• Exercise instructions: Update the stretch from the line containing "determined by: Nooteboom, H. P." through the line containing "elevation (m): 3353" by replacing "collectors" with "collected by", leaving everything else unchanged.

Data listing:

□ □ □ □ □

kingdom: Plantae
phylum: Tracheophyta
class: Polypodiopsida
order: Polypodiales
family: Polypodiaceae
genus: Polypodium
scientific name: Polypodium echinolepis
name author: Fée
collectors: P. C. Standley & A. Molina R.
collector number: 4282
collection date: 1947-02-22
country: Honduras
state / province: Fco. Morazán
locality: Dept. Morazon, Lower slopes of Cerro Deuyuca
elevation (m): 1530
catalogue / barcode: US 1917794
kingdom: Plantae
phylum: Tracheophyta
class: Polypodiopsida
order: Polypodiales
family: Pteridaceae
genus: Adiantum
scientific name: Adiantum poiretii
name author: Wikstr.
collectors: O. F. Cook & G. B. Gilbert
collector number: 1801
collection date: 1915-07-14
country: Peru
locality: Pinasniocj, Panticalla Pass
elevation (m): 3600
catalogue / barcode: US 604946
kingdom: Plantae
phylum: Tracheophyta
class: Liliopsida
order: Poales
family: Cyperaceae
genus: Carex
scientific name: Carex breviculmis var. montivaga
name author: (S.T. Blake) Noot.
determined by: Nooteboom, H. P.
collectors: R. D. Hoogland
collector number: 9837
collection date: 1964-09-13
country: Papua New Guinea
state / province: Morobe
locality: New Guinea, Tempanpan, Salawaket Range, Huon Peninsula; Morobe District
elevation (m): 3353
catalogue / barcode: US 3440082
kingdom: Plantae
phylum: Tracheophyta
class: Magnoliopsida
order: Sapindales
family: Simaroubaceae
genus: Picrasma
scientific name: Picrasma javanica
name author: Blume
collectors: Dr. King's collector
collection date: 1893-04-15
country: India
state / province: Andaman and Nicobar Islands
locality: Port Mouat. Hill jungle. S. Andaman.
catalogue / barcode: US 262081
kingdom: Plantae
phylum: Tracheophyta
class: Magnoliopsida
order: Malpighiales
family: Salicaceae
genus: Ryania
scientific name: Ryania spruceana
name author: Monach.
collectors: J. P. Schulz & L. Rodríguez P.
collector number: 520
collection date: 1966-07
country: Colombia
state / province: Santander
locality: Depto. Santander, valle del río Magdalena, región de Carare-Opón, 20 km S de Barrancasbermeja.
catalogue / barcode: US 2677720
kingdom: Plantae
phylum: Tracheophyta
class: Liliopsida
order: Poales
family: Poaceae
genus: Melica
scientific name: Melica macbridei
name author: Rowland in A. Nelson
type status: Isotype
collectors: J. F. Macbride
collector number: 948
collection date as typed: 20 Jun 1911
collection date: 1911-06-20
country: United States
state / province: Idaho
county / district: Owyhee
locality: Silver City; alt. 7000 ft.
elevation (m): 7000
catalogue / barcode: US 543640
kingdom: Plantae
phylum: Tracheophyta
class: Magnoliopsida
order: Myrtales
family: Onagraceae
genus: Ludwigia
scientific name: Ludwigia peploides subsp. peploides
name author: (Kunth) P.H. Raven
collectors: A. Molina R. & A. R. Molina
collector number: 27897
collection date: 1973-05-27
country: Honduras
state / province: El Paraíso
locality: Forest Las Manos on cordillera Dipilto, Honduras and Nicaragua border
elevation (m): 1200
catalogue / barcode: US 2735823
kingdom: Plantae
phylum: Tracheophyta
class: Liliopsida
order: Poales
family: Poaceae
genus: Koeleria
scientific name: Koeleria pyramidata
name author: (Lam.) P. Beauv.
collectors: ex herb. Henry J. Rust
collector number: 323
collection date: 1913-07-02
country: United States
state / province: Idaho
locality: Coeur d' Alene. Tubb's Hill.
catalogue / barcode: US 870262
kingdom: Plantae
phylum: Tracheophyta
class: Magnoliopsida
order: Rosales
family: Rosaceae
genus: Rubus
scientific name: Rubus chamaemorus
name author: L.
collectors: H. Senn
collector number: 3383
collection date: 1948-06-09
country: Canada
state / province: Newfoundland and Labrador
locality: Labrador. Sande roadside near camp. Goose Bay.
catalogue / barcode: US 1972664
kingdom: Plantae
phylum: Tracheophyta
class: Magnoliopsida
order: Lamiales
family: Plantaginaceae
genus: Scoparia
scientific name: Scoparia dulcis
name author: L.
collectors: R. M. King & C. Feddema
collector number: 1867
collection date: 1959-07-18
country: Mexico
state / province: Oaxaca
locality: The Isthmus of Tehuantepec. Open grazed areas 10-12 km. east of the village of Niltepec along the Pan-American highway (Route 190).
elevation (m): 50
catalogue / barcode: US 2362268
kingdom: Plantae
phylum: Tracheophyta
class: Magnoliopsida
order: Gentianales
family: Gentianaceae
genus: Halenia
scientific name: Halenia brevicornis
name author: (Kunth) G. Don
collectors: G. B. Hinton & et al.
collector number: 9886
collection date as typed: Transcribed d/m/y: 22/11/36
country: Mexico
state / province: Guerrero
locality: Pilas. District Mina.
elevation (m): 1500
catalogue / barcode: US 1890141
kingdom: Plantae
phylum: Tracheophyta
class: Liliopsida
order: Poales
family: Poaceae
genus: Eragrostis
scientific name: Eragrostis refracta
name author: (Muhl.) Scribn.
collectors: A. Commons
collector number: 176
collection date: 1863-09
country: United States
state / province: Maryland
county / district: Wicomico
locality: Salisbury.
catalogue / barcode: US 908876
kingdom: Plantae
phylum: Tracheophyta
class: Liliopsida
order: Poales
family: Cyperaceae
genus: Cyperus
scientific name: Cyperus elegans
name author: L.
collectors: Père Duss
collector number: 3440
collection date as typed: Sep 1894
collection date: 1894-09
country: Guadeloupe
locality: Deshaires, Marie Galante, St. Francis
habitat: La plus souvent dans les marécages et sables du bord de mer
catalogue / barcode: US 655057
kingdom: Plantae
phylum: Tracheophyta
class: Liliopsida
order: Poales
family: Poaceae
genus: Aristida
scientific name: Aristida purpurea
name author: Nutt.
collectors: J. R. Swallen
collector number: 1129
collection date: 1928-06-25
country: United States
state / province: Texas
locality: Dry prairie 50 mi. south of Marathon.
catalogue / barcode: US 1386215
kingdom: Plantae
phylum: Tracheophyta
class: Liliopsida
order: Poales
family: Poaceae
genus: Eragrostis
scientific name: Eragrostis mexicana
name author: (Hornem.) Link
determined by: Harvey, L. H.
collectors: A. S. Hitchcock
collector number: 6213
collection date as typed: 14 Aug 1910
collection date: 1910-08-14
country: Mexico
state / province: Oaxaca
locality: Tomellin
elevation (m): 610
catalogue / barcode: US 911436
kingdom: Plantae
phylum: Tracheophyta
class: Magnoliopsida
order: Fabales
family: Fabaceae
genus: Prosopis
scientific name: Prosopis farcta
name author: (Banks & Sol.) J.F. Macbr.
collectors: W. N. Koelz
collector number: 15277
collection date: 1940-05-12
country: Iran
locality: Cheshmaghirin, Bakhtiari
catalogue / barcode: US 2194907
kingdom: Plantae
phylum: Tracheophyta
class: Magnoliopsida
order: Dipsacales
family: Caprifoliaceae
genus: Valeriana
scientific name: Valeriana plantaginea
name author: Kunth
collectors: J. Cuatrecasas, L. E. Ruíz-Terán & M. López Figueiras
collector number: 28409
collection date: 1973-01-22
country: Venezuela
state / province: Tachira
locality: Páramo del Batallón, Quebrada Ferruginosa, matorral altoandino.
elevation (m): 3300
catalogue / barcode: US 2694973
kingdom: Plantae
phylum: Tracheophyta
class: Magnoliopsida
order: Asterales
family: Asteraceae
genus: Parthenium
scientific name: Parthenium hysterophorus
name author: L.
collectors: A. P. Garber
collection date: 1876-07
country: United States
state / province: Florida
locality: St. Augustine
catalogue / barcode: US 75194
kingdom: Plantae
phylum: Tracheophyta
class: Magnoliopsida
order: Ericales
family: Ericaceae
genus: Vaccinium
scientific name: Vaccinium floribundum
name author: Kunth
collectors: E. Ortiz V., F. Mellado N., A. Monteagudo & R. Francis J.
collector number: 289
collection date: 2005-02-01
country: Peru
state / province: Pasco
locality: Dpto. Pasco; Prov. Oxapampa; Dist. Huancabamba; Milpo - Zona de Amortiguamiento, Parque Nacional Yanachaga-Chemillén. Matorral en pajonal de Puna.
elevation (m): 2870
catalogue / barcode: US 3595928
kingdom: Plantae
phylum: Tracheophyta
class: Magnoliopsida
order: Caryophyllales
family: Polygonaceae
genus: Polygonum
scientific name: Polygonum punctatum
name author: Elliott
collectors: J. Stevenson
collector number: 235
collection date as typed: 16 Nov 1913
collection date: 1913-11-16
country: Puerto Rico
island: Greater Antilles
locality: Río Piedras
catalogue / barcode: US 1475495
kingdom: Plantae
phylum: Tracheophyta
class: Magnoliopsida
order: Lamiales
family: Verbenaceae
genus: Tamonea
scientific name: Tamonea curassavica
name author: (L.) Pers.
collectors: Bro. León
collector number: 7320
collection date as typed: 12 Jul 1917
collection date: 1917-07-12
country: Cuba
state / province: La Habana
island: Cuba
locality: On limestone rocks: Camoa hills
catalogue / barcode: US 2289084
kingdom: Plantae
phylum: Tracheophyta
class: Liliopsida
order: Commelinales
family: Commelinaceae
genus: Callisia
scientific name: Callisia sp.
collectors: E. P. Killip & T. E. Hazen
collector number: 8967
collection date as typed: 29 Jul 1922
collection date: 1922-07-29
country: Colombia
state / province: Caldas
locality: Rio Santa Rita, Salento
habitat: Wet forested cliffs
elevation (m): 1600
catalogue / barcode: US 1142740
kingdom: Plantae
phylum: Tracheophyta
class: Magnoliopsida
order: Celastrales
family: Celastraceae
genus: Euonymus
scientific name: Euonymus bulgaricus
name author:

□ □ □ □ □

• Output of the exercise:
determined by: Nooteboom, H. P.
collected by: R. D. Hoogland
collector number: 9837
collection date: 1964-09-13
country: Papua New Guinea
state / province: Morobe
locality: New Guinea, Tempanpan, Salawaket Range, Huon Peninsula; Morobe District
elevation (m): 3353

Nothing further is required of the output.